Mit Romantik oder gar Leidenschaft hätte Bella ihren Umzug nach Forks, einer langweiligen, ständig verregneten Kleinstadt in Washington State, kaum in Verbindung gebracht. Bis sie den geheimnisvollen und attraktiven Edward kennenlernt.


Sophie ist gerade mit ihrer Mutter nach Kalifornien gezogen und eigentlich ganz zufrieden mit ihrem Leben. Doch dann rammt sie beim Ausparken das Auto eines Jungen, der unglaublich charmant und gut aussehend ist.

Wie ein feuriger Blitzschlag ... ... fühlt es sich an, als Asher in Remys Leben tritt.

Für die sechzehnjährige Milla scheint die Zeit stehen zu bleiben, als sie an einem heißen Frühlingstag dem jungen Gondoliere Luca begegnet.

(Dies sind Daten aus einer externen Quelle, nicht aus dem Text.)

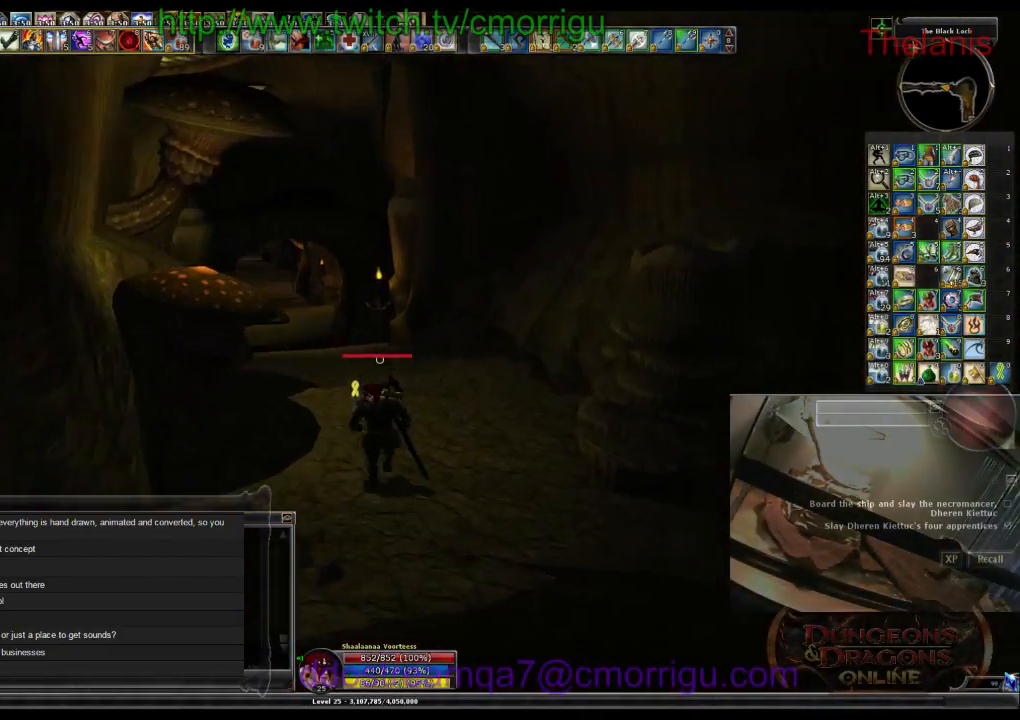
{"keys": ["w"], "events": []}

Lucinda Price ist 17 und den ersten Tag auf dem Internat, als sie ihn sieht: Daniel Grigori, den unglaublich attraktiven, aber auch unglaublich distanzierten Jungen, von dem sie sicher ist, dass sie ihn schon einmal gesehen hat.


Lady Katsa wird überall gefürchtet, denn sie hat die Gabe des Tötens. Doch sie ist es leid, ständig als Racheengel eingesetzt zu werden - und als sie dem geheimnisvollen Prinzen von Lienid begegnet, schöpft sie Hoffnung, mit ihrer Gabe auch Gutes bewirken zu können.

Zwischen Himmel und Hölle liegt nur ein Herzschlag. Als Frannie zum ersten Mal Luc begegnet, fehlen ihr die Worte. Dabei ist sie sonst nicht auf den Mund gefallen. Doch der Neue sieht einfach unverschämt gut aus: ein echter Drauf­gänger mit dunkler Aura – genau ihr Typ.

Auch Lena steht dieser kleine Eingriff bevor, kurz vor ihrem 18. Geburtstag. Danach wird sie geheilt sein. Sie wird sich nicht verlieben. Niemals. Aber dann lernt sie Alex kennen.

Als Jade, das Mädchen mit den
flussgrünen Augen, den schönen und fremdartigen Faun kennenlernt, ist ihre Welt bereits am Zerbrechen.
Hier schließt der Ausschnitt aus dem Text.